Dal 2 febbraio 2026 entrano ufficialmente in vigore i nuovi Criteri Ambientali Minimi (CAM) per l’edilizia, destinati a diventare vincolanti per tutti i contratti pubblici di progettazione e lavori.
Il riferimento è al decreto ministeriale del 24 novembre 2025, pubblicato in Gazzetta Ufficiale, che sostituisce definitivamente il quadro normativo introdotto dal DM 256/2022.
Il provvedimento aggiorna in modo organico i requisiti ambientali applicabili agli appalti pubblici del settore edilizio, allineandoli al Codice dei contratti pubblici di cui al d.lgs. 36/2023 e introducendo un impianto più dettagliato e strutturato. Le novità interessano l’intero ciclo dell’intervento: dalla progettazione ai prodotti da costruzione, dalla gestione dei rifiuti ai criteri ESG, fino ai requisiti per il personale di cantiere.
Ambito di applicazione e decorrenza.
L’articolo 1 del decreto chiarisce che i nuovi CAM, unitamente al relativo allegato tecnico, si applicano ai servizi di progettazione e direzione lavori quando i bandi o gli inviti a presentare offerta siano pubblicati o inviati successivamente all’entrata in vigore del decreto.
La disciplina si estende anche ai servizi di manutenzione, ai lavori e agli appalti integrati di progettazione esecutiva e lavori, qualora la procedura di gara sia basata su un progetto validato secondo il nuovo regime. Particolarmente rilevante è l’impatto sulle attività svolte internamente alle stazioni appaltanti: i nuovi CAM devono essere applicati anche ai casi in cui l’incarico di progettazione sia stato affidato prima del 2 febbraio, purché la progettazione non sia stata ancora validata.
Regime transitorio.
Il decreto introduce inoltre una disciplina transitoria tra il DM 256/2022, come modificato dal DM 5 agosto 2024, e i nuovi criteri.
La normativa previgente continua ad applicarsi esclusivamente:
• agli appalti integrati basati su un PFTE validato secondo le vecchie regole;
• agli appalti di lavori fondati su progetti esecutivi validati sotto il DM 256/2022,
ma solo se il bando o l’invio degli inviti avviene entro tre mesi dalla validazione.

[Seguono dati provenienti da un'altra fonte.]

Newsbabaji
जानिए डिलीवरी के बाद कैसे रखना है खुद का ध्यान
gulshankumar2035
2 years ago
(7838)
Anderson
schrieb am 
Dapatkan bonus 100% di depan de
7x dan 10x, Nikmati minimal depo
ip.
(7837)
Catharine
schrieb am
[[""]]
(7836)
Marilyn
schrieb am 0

Decorso tale termine, in assenza di validazione, trovano applicazione automatica i nuovi CAM.
CAM centrali fin dalla progettazione.
Uno degli elementi qualificanti dell’allegato tecnico è il rafforzamento del ruolo delle stazioni appaltanti, chiamate a considerare e valorizzare i criteri ambientali sin dalle prime fasi endoprocedimentali.
In particolare, il Documento di Indirizzo alla Progettazione (DIP) deve richiamare espressamente i CAM, orientando il progettista nella definizione dell’intervento e ponendo attenzione ai profili tecnici e prestazionali previsti dal Codice dei contratti.
Conclusioni.
Con l’entrata in vigore del nuovo decreto, il 2 febbraio 2026 segna dunque un passaggio chiave per l’edilizia pubblica, rafforzando l’integrazione tra sostenibilità ambientale, qualità progettuale e responsabilità amministrativa.